Mónica Oltra, ancienne vice-présidente de la Generalitat, a annoncé samedi lors du congrès d'Iniciativa sa candidature sous la bannière de Compromís à la mairie de Valence pour les élections de 2027. Elle revient sur le devant de la scène politique quatre ans après sa démission, malgré l'ouverture d'un procès contre elle pour la dissimulation présumée d'abus sexuels.
Mónica Oltra a fait sa réapparition samedi lors du VIIe congrès d'Iniciativa del Poble Valencià, l'une des formations de Compromís, à Valence, où elle a accepté la nomination de la coalition pour la mairie lors des élections municipales de mai 2027. « La vie et l'amour gagnent. Oui, j'accepte le défi », a-t-elle déclaré devant un public qui l'a acclamée aux cris de « maire, maire ».
La proposition a été formulée par le député Alberto Ibáñez, co-porte-parole sortant d'Iniciativa : « Nous voulons que vous soyez la prochaine maire de Valence ». Oltra, qui avait démissionné le 21 juin 2022 de ses fonctions de vice-présidente et conseillère à l'Égalité après avoir été inculpée, a répondu : « Merci de m'avoir sortie de ces quatre années de refuge. Je sors d'un très long silence ».

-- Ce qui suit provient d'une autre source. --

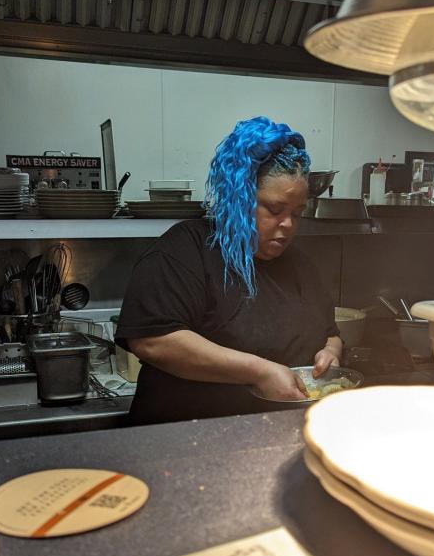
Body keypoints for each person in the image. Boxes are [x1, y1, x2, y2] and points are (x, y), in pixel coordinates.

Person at [115, 116, 342, 425]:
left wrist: (331, 355)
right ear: (240, 199)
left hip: (269, 435)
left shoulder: (300, 265)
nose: (287, 225)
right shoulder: (187, 249)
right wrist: (260, 371)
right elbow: (154, 340)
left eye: (297, 214)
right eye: (274, 210)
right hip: (184, 436)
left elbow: (331, 334)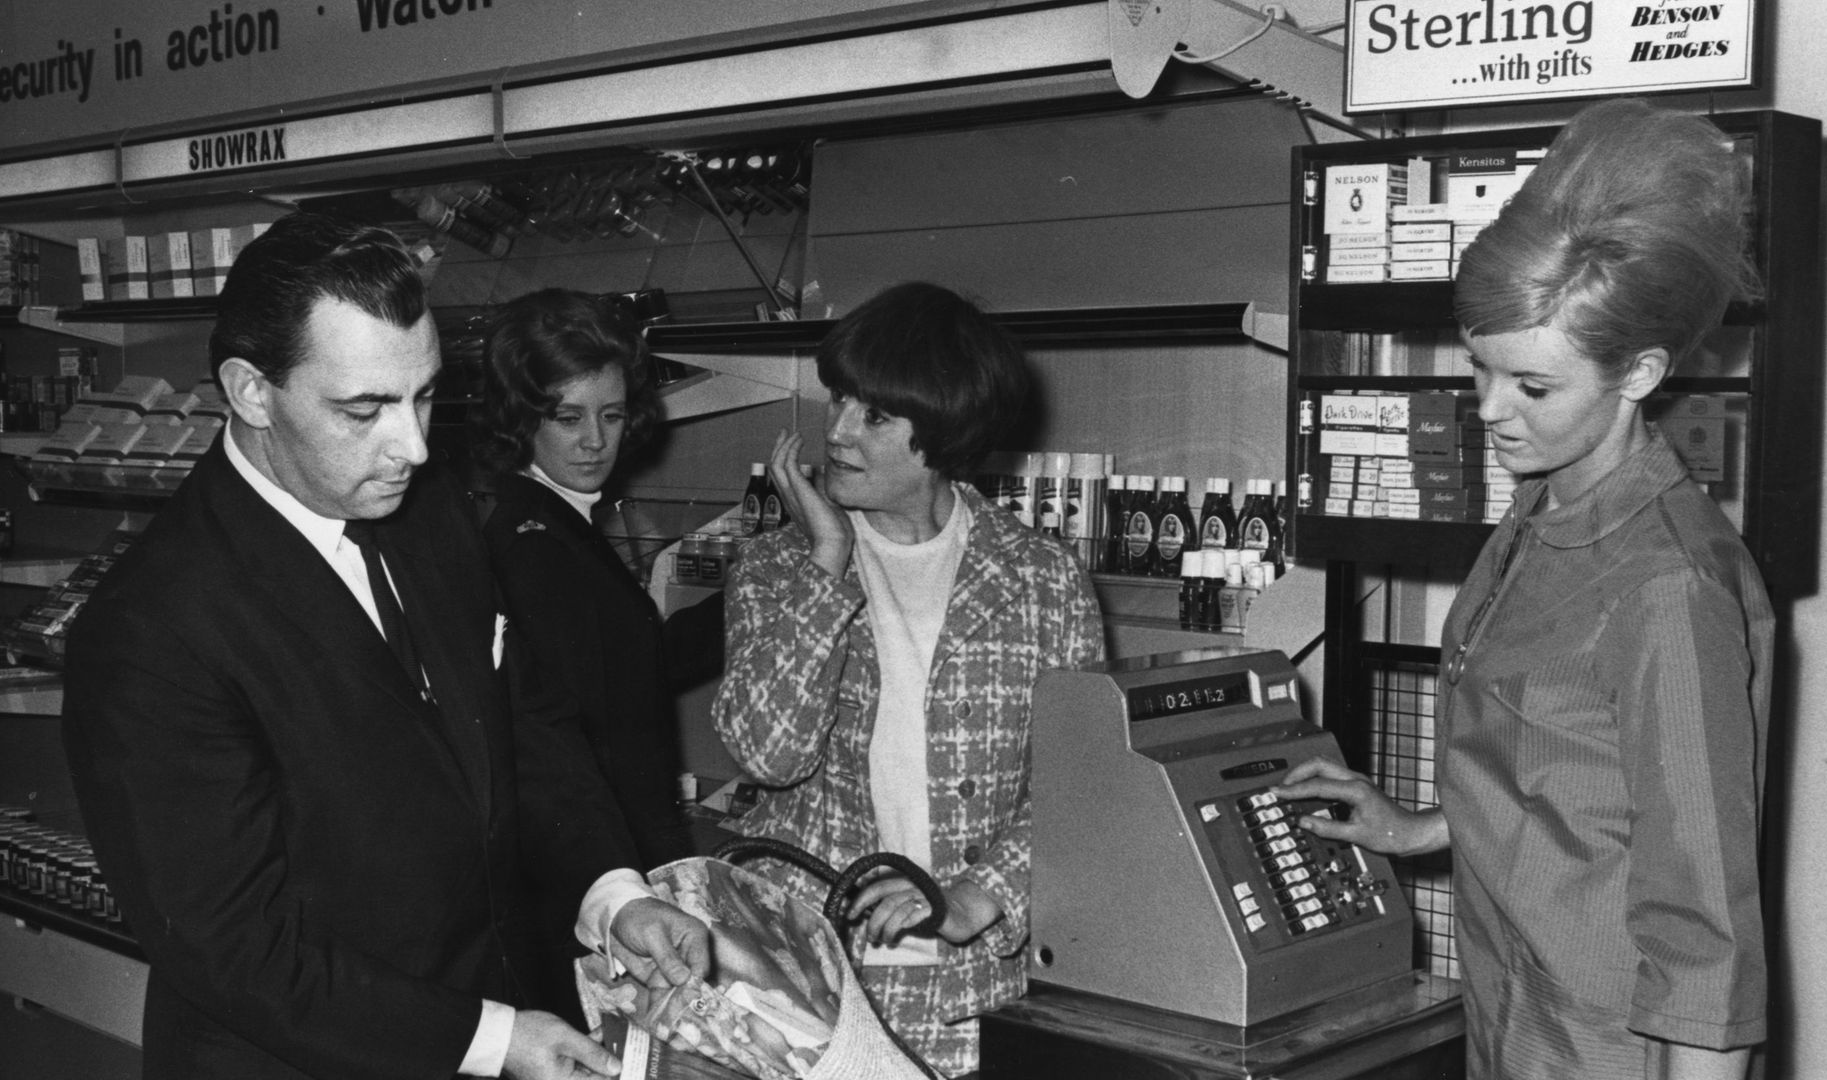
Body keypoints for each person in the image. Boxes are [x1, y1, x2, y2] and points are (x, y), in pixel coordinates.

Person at [61, 213, 710, 1080]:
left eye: (426, 396)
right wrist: (494, 1039)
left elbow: (525, 719)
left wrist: (612, 892)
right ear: (252, 392)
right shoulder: (153, 625)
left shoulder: (430, 513)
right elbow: (238, 951)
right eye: (364, 408)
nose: (410, 445)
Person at [1276, 100, 1773, 1079]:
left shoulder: (1665, 583)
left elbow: (1706, 936)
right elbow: (1565, 779)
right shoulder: (1540, 506)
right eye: (1480, 366)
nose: (1493, 411)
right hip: (1513, 1028)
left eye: (1534, 389)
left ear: (1639, 372)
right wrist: (1417, 827)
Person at [712, 281, 1104, 1075]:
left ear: (943, 429)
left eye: (874, 415)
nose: (837, 431)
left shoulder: (1041, 578)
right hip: (810, 986)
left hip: (973, 988)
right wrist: (826, 565)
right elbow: (767, 755)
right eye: (838, 402)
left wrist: (978, 896)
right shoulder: (778, 566)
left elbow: (1079, 779)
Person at [473, 287, 726, 1020]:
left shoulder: (556, 525)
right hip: (601, 882)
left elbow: (636, 667)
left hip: (610, 879)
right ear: (522, 419)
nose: (594, 441)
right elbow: (568, 748)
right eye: (568, 417)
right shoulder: (535, 549)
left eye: (612, 416)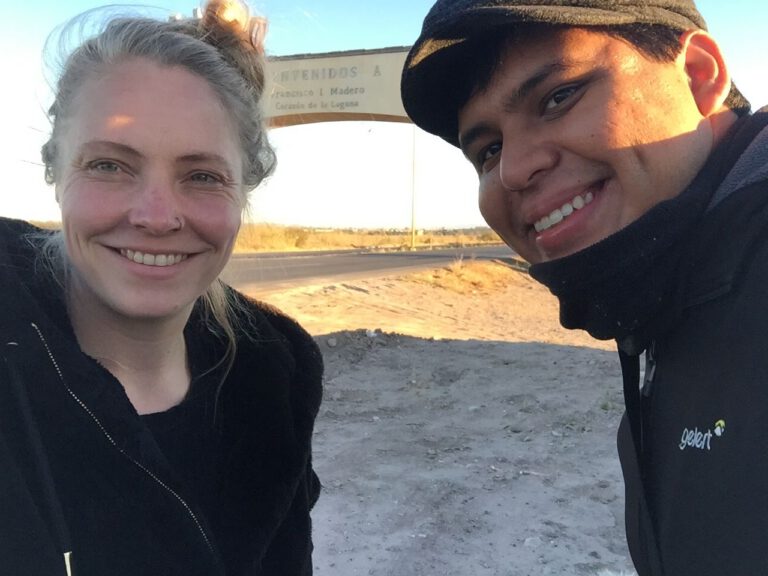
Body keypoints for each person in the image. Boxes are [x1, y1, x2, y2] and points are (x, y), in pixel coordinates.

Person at [401, 1, 768, 575]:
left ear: (699, 76)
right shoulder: (667, 285)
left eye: (559, 97)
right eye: (488, 150)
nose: (514, 170)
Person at [0, 1, 323, 574]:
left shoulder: (276, 382)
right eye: (109, 166)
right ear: (56, 172)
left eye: (201, 176)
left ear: (243, 192)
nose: (156, 216)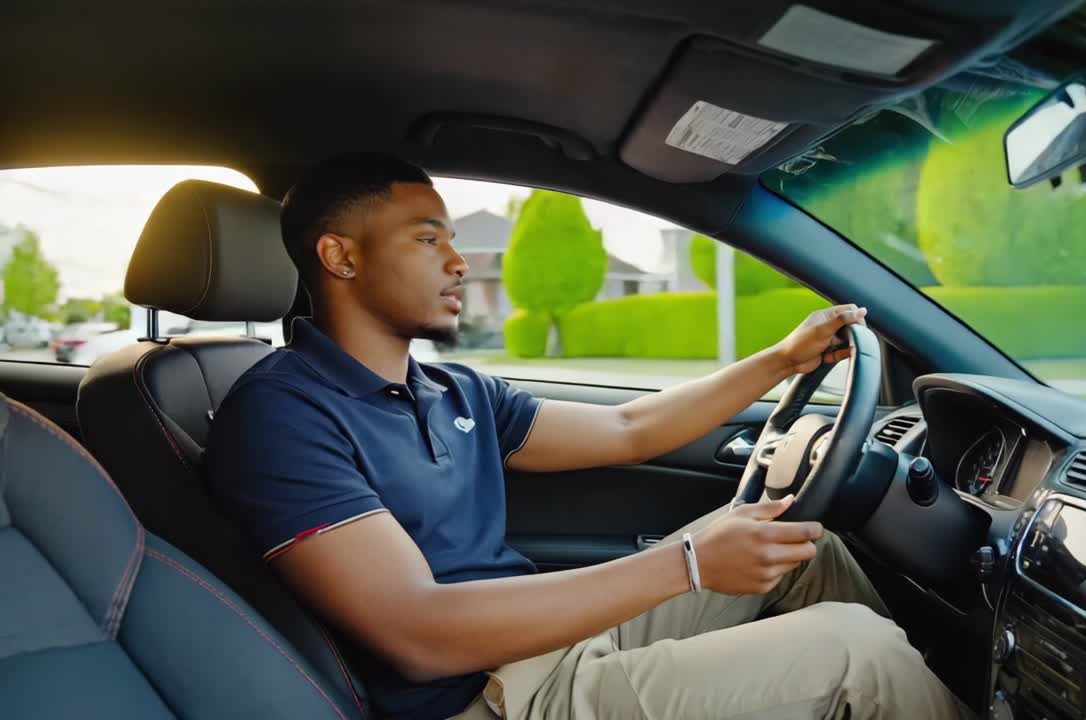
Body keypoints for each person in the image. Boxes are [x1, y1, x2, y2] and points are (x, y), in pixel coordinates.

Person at [206, 153, 971, 720]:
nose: (458, 260)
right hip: (484, 699)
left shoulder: (450, 389)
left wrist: (780, 361)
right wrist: (691, 565)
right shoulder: (283, 415)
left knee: (796, 544)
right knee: (852, 649)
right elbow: (419, 635)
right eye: (425, 239)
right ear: (340, 256)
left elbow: (629, 426)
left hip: (540, 644)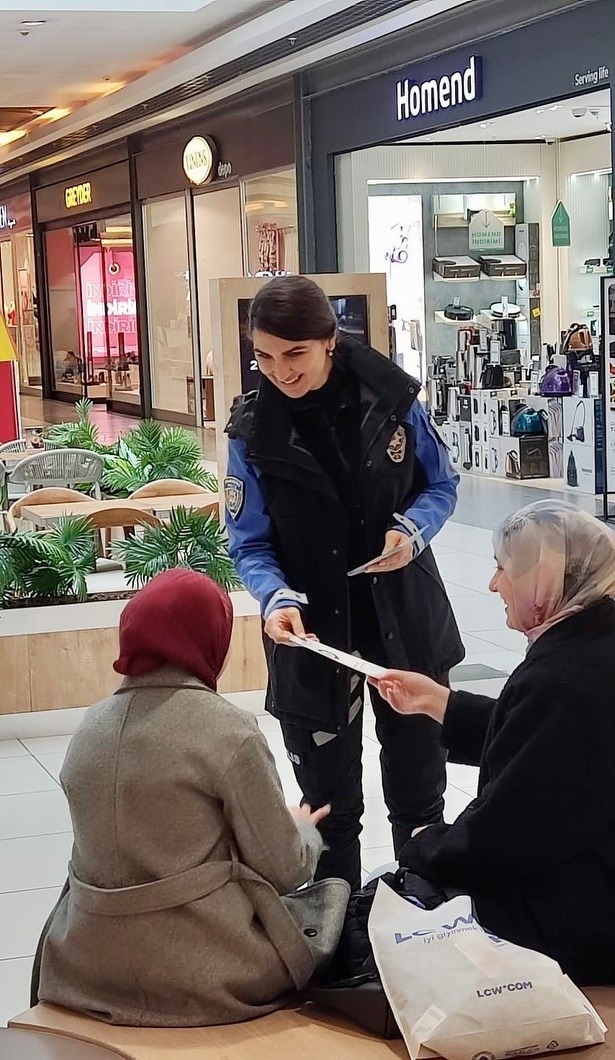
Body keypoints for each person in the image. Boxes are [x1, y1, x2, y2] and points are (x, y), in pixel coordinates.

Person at [371, 501, 615, 985]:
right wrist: (441, 704)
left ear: (542, 582)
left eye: (503, 569)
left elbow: (508, 833)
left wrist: (425, 847)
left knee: (403, 902)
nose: (494, 584)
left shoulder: (565, 678)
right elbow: (550, 745)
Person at [225, 275, 464, 890]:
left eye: (295, 354)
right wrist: (274, 598)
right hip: (311, 636)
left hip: (404, 622)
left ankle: (421, 928)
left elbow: (441, 484)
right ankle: (337, 945)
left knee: (419, 799)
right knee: (330, 814)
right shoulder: (253, 433)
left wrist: (411, 531)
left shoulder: (392, 400)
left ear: (329, 341)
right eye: (265, 357)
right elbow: (249, 542)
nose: (280, 371)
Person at [33, 569, 349, 1026]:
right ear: (211, 640)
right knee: (335, 916)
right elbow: (283, 869)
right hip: (206, 974)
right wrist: (301, 828)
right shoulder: (227, 731)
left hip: (83, 966)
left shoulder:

Son annonce intervient quelques semaines après que le tribunal d'instruction n° 15 de Valence a ordonné le 5 mars l'ouverture d'un procès contre elle et 12 collaborateurs pour la dissimulation présumée d'abus sexuels commis par son ex-mari sur une mineure entre 2016 et 2017. L'ex-mari a été condamné à cinq ans de prison. Cette décision judiciaire a été ordonnée par l'Audience de Valence, à l'encontre de l'avis du parquet et du juge d'instruction.
Oltra a dénoncé une « persécution judiciaire » et la montée du « fascisme » : « Chaque jour de silence signifie que les méchants gagnent ». Elle a appelé à interdire l'accumulation de richesses excessives : « Pourquoi une personne devrait-elle avoir plus de cinq millions, cinq maisons ou cinq voitures si elle n'a qu'un seul derrière ? ». Elle portait un t-shirt arborant une citation d'Angela Davis.
Compromís voit en sa candidature un atout face à l'actuelle maire du PP, María José Catalá, et à la socialiste Pilar Bernabé. Le porte-parole de Compromís, Joan Baldoví, a confirmé l'existence de contacts préalables. Les réactions incluent le soutien de la gauche et les critiques du PP, qui la qualifie d'« accusée ».